## Required action
Output the records. Match them exactly.

## Data supplied
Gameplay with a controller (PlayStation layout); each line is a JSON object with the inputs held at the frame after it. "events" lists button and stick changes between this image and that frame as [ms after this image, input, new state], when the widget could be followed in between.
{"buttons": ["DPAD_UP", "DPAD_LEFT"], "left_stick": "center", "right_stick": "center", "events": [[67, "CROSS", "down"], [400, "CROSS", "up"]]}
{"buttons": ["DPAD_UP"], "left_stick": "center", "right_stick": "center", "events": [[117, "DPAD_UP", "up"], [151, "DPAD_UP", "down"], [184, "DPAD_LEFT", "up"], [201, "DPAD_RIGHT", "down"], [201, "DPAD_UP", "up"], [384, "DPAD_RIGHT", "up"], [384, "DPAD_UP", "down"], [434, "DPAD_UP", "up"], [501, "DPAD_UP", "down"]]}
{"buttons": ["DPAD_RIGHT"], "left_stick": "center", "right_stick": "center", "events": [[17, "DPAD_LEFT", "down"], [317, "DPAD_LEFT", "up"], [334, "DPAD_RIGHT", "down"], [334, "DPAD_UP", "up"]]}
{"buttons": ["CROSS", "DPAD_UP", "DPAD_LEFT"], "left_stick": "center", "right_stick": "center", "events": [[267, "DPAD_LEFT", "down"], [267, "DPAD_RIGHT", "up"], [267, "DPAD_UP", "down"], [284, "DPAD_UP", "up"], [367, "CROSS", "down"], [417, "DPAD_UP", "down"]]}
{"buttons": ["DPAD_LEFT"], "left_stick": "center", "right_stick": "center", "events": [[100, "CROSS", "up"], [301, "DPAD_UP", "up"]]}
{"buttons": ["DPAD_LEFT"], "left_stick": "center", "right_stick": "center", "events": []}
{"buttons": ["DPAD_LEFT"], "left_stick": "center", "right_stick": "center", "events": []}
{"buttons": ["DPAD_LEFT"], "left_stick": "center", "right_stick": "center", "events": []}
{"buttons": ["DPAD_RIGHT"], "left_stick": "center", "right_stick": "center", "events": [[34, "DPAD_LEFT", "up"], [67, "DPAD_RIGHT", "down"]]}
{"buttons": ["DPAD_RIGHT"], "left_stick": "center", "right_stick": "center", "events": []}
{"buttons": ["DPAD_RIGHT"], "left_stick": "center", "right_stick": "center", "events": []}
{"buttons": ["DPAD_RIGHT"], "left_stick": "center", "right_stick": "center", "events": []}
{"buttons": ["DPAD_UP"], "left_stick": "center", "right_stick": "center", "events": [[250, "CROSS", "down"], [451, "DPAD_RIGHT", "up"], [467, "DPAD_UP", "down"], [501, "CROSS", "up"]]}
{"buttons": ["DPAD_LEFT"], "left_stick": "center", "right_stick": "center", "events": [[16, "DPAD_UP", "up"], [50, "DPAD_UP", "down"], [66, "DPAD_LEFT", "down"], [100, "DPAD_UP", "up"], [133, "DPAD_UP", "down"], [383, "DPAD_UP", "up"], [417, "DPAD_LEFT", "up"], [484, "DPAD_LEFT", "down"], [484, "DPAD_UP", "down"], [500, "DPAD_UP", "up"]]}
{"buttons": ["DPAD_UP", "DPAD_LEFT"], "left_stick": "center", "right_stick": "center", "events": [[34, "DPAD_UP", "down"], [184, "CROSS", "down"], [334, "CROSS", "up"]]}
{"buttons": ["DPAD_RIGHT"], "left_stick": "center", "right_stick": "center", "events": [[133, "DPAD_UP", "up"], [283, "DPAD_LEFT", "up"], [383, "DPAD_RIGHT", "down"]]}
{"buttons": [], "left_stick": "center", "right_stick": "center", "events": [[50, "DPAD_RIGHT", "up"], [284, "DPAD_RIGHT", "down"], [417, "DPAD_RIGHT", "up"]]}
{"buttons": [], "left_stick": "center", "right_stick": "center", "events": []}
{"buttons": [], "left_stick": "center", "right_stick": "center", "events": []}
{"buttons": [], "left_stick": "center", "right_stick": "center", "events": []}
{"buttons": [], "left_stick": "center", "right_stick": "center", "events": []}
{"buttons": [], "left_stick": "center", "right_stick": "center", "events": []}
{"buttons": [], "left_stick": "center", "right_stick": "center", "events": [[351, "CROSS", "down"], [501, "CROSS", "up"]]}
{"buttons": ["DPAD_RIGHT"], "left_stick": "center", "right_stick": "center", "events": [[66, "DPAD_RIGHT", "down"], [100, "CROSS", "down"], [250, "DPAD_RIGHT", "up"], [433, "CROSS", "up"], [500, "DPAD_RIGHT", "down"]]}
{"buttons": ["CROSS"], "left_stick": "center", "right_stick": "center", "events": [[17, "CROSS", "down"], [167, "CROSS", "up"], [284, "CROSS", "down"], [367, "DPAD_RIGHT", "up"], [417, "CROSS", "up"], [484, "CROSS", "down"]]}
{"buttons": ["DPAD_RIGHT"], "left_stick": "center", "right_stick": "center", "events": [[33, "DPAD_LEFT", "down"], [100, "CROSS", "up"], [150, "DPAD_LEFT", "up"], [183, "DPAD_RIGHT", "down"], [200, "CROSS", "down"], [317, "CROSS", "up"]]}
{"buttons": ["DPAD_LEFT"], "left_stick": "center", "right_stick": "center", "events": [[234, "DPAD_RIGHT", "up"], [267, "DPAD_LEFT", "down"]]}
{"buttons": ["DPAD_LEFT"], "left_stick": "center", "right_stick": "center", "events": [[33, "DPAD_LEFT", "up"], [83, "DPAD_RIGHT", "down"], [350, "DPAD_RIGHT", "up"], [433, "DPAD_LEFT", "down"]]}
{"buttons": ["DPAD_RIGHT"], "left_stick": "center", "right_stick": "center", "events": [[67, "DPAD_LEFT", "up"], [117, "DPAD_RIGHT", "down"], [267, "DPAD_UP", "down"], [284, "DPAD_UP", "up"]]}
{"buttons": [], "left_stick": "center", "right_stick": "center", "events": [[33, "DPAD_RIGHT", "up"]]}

## Answer
Gameplay with a controller (PlayStation layout); each line is a JSON object with the inputs held at the frame after it. "events" lists button and stick changes between this image and that frame as [ms after this image, input, new state], when the widget could be followed in between.
{"buttons": ["DPAD_UP", "DPAD_LEFT"], "left_stick": "center", "right_stick": "center", "events": [[67, "CROSS", "down"], [400, "CROSS", "up"]]}
{"buttons": ["DPAD_UP"], "left_stick": "center", "right_stick": "center", "events": [[117, "DPAD_UP", "up"], [151, "DPAD_UP", "down"], [184, "DPAD_LEFT", "up"], [201, "DPAD_RIGHT", "down"], [201, "DPAD_UP", "up"], [384, "DPAD_RIGHT", "up"], [384, "DPAD_UP", "down"], [434, "DPAD_UP", "up"], [501, "DPAD_UP", "down"]]}
{"buttons": ["DPAD_RIGHT"], "left_stick": "center", "right_stick": "center", "events": [[17, "DPAD_LEFT", "down"], [317, "DPAD_LEFT", "up"], [334, "DPAD_RIGHT", "down"], [334, "DPAD_UP", "up"]]}
{"buttons": ["CROSS", "DPAD_UP", "DPAD_LEFT"], "left_stick": "center", "right_stick": "center", "events": [[267, "DPAD_LEFT", "down"], [267, "DPAD_RIGHT", "up"], [267, "DPAD_UP", "down"], [284, "DPAD_UP", "up"], [367, "CROSS", "down"], [417, "DPAD_UP", "down"]]}
{"buttons": ["DPAD_LEFT"], "left_stick": "center", "right_stick": "center", "events": [[100, "CROSS", "up"], [301, "DPAD_UP", "up"]]}
{"buttons": ["DPAD_LEFT"], "left_stick": "center", "right_stick": "center", "events": []}
{"buttons": ["DPAD_LEFT"], "left_stick": "center", "right_stick": "center", "events": []}
{"buttons": ["DPAD_LEFT"], "left_stick": "center", "right_stick": "center", "events": []}
{"buttons": ["DPAD_RIGHT"], "left_stick": "center", "right_stick": "center", "events": [[34, "DPAD_LEFT", "up"], [67, "DPAD_RIGHT", "down"]]}
{"buttons": ["DPAD_RIGHT"], "left_stick": "center", "right_stick": "center", "events": []}
{"buttons": ["DPAD_RIGHT"], "left_stick": "center", "right_stick": "center", "events": []}
{"buttons": ["DPAD_RIGHT"], "left_stick": "center", "right_stick": "center", "events": []}
{"buttons": ["DPAD_UP"], "left_stick": "center", "right_stick": "center", "events": [[250, "CROSS", "down"], [451, "DPAD_RIGHT", "up"], [467, "DPAD_UP", "down"], [501, "CROSS", "up"]]}
{"buttons": ["DPAD_LEFT"], "left_stick": "center", "right_stick": "center", "events": [[16, "DPAD_UP", "up"], [50, "DPAD_UP", "down"], [66, "DPAD_LEFT", "down"], [100, "DPAD_UP", "up"], [133, "DPAD_UP", "down"], [383, "DPAD_UP", "up"], [417, "DPAD_LEFT", "up"], [484, "DPAD_LEFT", "down"], [484, "DPAD_UP", "down"], [500, "DPAD_UP", "up"]]}
{"buttons": ["DPAD_UP", "DPAD_LEFT"], "left_stick": "center", "right_stick": "center", "events": [[34, "DPAD_UP", "down"], [184, "CROSS", "down"], [334, "CROSS", "up"]]}
{"buttons": ["DPAD_RIGHT"], "left_stick": "center", "right_stick": "center", "events": [[133, "DPAD_UP", "up"], [283, "DPAD_LEFT", "up"], [383, "DPAD_RIGHT", "down"]]}
{"buttons": [], "left_stick": "center", "right_stick": "center", "events": [[50, "DPAD_RIGHT", "up"], [284, "DPAD_RIGHT", "down"], [417, "DPAD_RIGHT", "up"]]}
{"buttons": [], "left_stick": "center", "right_stick": "center", "events": []}
{"buttons": [], "left_stick": "center", "right_stick": "center", "events": []}
{"buttons": [], "left_stick": "center", "right_stick": "center", "events": []}
{"buttons": [], "left_stick": "center", "right_stick": "center", "events": []}
{"buttons": [], "left_stick": "center", "right_stick": "center", "events": []}
{"buttons": [], "left_stick": "center", "right_stick": "center", "events": [[351, "CROSS", "down"], [501, "CROSS", "up"]]}
{"buttons": ["DPAD_RIGHT"], "left_stick": "center", "right_stick": "center", "events": [[66, "DPAD_RIGHT", "down"], [100, "CROSS", "down"], [250, "DPAD_RIGHT", "up"], [433, "CROSS", "up"], [500, "DPAD_RIGHT", "down"]]}
{"buttons": ["CROSS"], "left_stick": "center", "right_stick": "center", "events": [[17, "CROSS", "down"], [167, "CROSS", "up"], [284, "CROSS", "down"], [367, "DPAD_RIGHT", "up"], [417, "CROSS", "up"], [484, "CROSS", "down"]]}
{"buttons": ["DPAD_RIGHT"], "left_stick": "center", "right_stick": "center", "events": [[33, "DPAD_LEFT", "down"], [100, "CROSS", "up"], [150, "DPAD_LEFT", "up"], [183, "DPAD_RIGHT", "down"], [200, "CROSS", "down"], [317, "CROSS", "up"]]}
{"buttons": ["DPAD_LEFT"], "left_stick": "center", "right_stick": "center", "events": [[234, "DPAD_RIGHT", "up"], [267, "DPAD_LEFT", "down"]]}
{"buttons": ["DPAD_LEFT"], "left_stick": "center", "right_stick": "center", "events": [[33, "DPAD_LEFT", "up"], [83, "DPAD_RIGHT", "down"], [350, "DPAD_RIGHT", "up"], [433, "DPAD_LEFT", "down"]]}
{"buttons": ["DPAD_RIGHT"], "left_stick": "center", "right_stick": "center", "events": [[67, "DPAD_LEFT", "up"], [117, "DPAD_RIGHT", "down"], [267, "DPAD_UP", "down"], [284, "DPAD_UP", "up"]]}
{"buttons": [], "left_stick": "center", "right_stick": "center", "events": [[33, "DPAD_RIGHT", "up"]]}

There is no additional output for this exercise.